*** Study material Section Begins ***
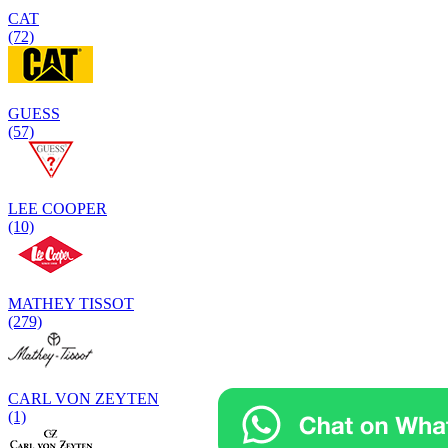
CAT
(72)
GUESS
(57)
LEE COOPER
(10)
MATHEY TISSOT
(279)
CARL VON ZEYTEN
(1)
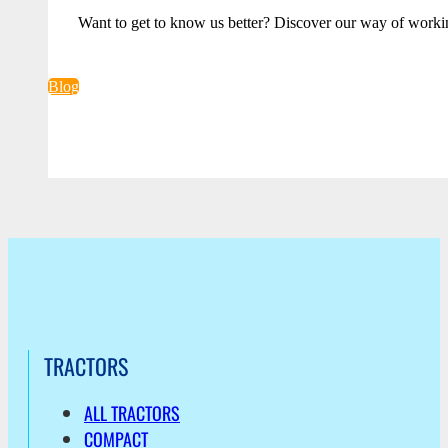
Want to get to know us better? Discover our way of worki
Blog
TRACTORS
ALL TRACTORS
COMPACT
*** Study material Section Ends ***
*** Study material Section Begins ***
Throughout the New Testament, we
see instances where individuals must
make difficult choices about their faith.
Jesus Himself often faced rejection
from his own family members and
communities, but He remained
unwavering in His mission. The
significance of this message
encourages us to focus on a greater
*** Study material Section Ends ***
* **What you need to do**: Reproduce everything from the line containing "Throughout the New Testament, we" down to the line containing "encourages us to focus on a greater", including both of those lines.

* **Solution below**:
Throughout the New Testament, we
see instances where individuals must
make difficult choices about their faith.
Jesus Himself often faced rejection
from his own family members and
communities, but He remained
unwavering in His mission. The
significance of this message
encourages us to focus on a greater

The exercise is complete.